Je suis nègre et fier de l’être

«L’expression «le mot qui commence par N» équivaut pour moi à une annihilation, car ce «N», symbole de ce qu’on a peur de nommer, est le «N» du Nihil, du Néant» écrit l’auteur.
Image: Olivier Zuida et Digital Vison «L’expression «le mot qui commence par N» équivaut pour moi à une annihilation, car ce «N», symbole de ce qu’on a peur de nommer, est le «N» du Nihil, du Néant» écrit l’auteur.

Cette réflexion a été écrite en plein coeur de la crise du mot en n courant octobre 2020. Sa publication à ce moment-ci s’inscrit dans le cadre du Mois de l’histoire des Noirs et fait écho au débat actuel sur la liberté pédagogique où l’auteur se sent interpellé en raison de ses travaux sur le 18e siècle.

Je suis de race noire. Je suis homme dans le sens générique du terme. Dans ma langue natale, le créole haïtien, cela se traduit justement par le mot « Nèg ». Ce mot me rappelle que ma valeur humaine est intrinsèque, absolue. Ce mot « Nègre » n’est pas ordinaire pour ceux dont il affirme l’état d’humanité après en avoir trop longtemps désigné le déni. Ce mot est une conquête chèrement acquise. Admettre sa disparition, c’est accepter d’être anéanti, mis hors du monde, désigné comme non-être. L’expression « le mot qui commence par N » équivaut pour moi à une annihilation, car ce « N », symbole de ce qu’on a peur de nommer, est le « N » du Nihil, du Néant.

J’ai grandi dans le terreau de la Négritude, mouvement littéraire inspiré de Jean-Price Mars (1928), animé par le Sénégalais Léopold Sédar Senghor, le Martiniquais Aimé Césaire, l’Haïtien René Depestre. Les ondes de cette Négritude résonnent encore chez Maryse Condé, Yanick Lahens, MarieCélie Agnant, Édouard Glissant, Patrick Chamoiseau, Raphaël Confiant, Émile Ollivier, Anthony Phelps, Dany Laferrière, Rodney Saint-Éloi et combien d’autres. Toutes, tous, enfants de la Négritude, de cette Négritude humaniste, philosophique, littéraire et artistique qui a su s’opposer aux errements fascisants du Noirisme politique versé dans d’horribles dictatures. Mon grand-père maternel qui s’adonnait à la poésie dans les années 1920-1940, signait avec fierté ses écrits du pseudonyme Négro, anagramme de son prénom Égron. Mon identité culturelle et intellectuelle s’est forgée au cœur de cette Négritude qui m’inspire le rejet de tout diktat afin d’entretenir un dialogue nourri de savoirs et d’altérité.

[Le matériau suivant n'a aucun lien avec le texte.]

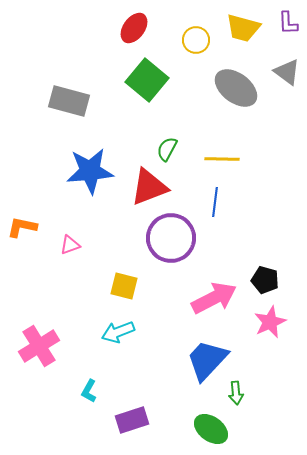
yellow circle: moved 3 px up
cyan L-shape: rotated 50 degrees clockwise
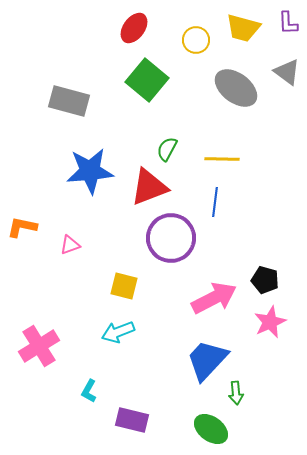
purple rectangle: rotated 32 degrees clockwise
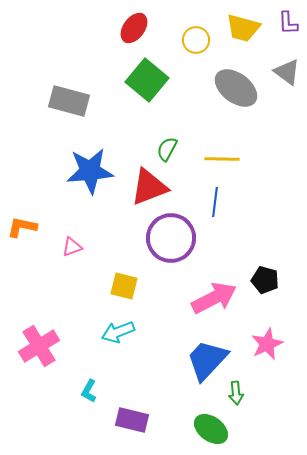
pink triangle: moved 2 px right, 2 px down
pink star: moved 3 px left, 22 px down
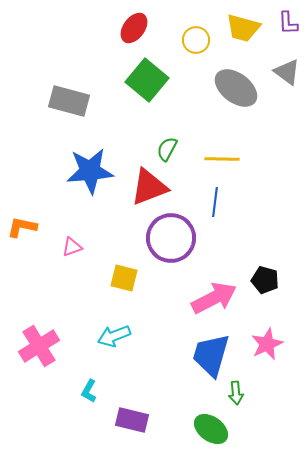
yellow square: moved 8 px up
cyan arrow: moved 4 px left, 4 px down
blue trapezoid: moved 4 px right, 5 px up; rotated 27 degrees counterclockwise
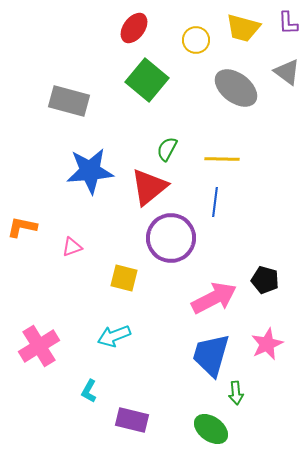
red triangle: rotated 18 degrees counterclockwise
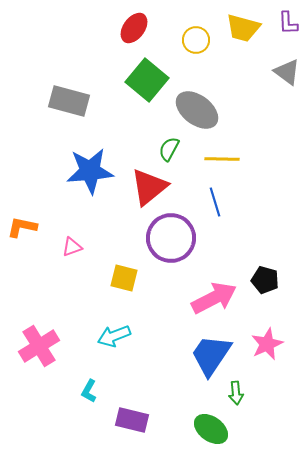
gray ellipse: moved 39 px left, 22 px down
green semicircle: moved 2 px right
blue line: rotated 24 degrees counterclockwise
blue trapezoid: rotated 18 degrees clockwise
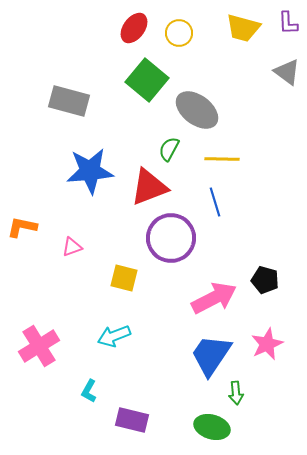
yellow circle: moved 17 px left, 7 px up
red triangle: rotated 18 degrees clockwise
green ellipse: moved 1 px right, 2 px up; rotated 20 degrees counterclockwise
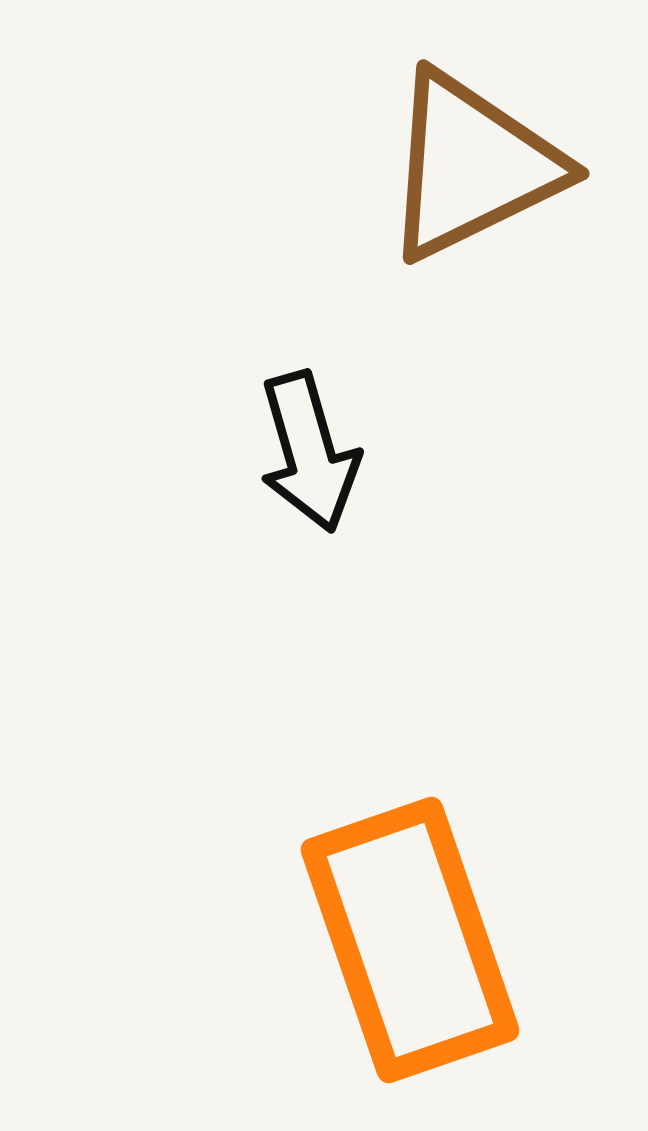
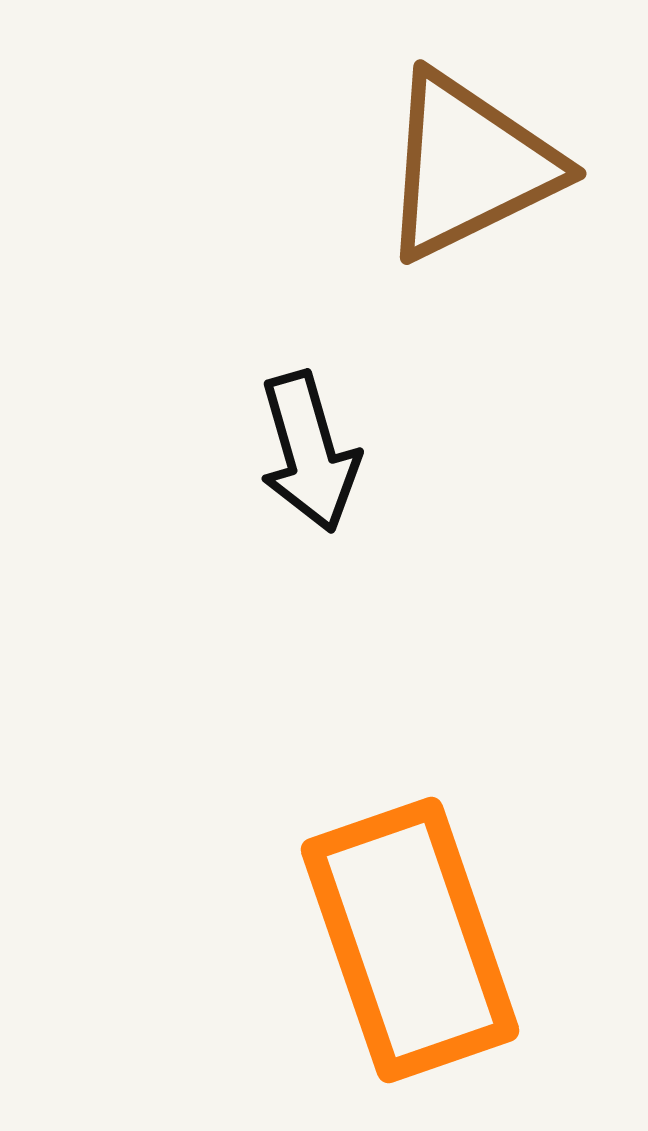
brown triangle: moved 3 px left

Ce mot « Nègre », corrompu dans la bouche des esclavagistes, a connu une rédemption majestueuse, flamboyante qui mérite d’être immortalisée. En effaçant ce mot « Nègre » de la langue française, on ferait disparaître d’un trait l’essentiel de la littérature et de la pensée haïtienne et antillaise du XXe siècle. Ce mot « Nègre » pave tous les domaines de mes recherches historiques et patrimoniales portant sur le XVIIIe siècle et au-delà. Le Nègre avait alors, par la voix de Toussaint Louverture, envoyé à l’humanité le signal de son existence indubitable et de ses promesses libératrices. Ceux qui y ont reconnu la grandeur du Nègre se sont immédiatement opposés à son avilissement et le Nègre s’est chargé lui-même de son propre épanouissement. Tout ce que j’étudie, tout ce que j’écris germe dans un terroir ensemencé par ce mot. J’ai le devoir de partager ces savoirs et la liberté de les clamer. Je suis de ceux qui n’ont pas peur du mot « Nègre », de ceux qui combattent son utilisation détournée et stupide à des fins agressives, racistes et humiliantes. Je suis de ceux qui affectionnent et cultivent le mot « Nègre », car il est symbole de Renaissance. Aussi suis-je nègre et fier de l’être.